* **Your goal**
Reproduce the text of the records below line for line, with no changes.

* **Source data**
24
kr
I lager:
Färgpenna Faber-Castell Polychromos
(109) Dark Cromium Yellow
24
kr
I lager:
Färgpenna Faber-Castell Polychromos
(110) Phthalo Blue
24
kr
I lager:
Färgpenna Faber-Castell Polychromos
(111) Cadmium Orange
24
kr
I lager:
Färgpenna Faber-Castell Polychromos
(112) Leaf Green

* **Exercise output**
24
kr
I lager:
Färgpenna Faber-Castell Polychromos
(109) Dark Cromium Yellow
24
kr
I lager:
Färgpenna Faber-Castell Polychromos
(110) Phthalo Blue
24
kr
I lager:
Färgpenna Faber-Castell Polychromos
(111) Cadmium Orange
24
kr
I lager:
Färgpenna Faber-Castell Polychromos
(112) Leaf Green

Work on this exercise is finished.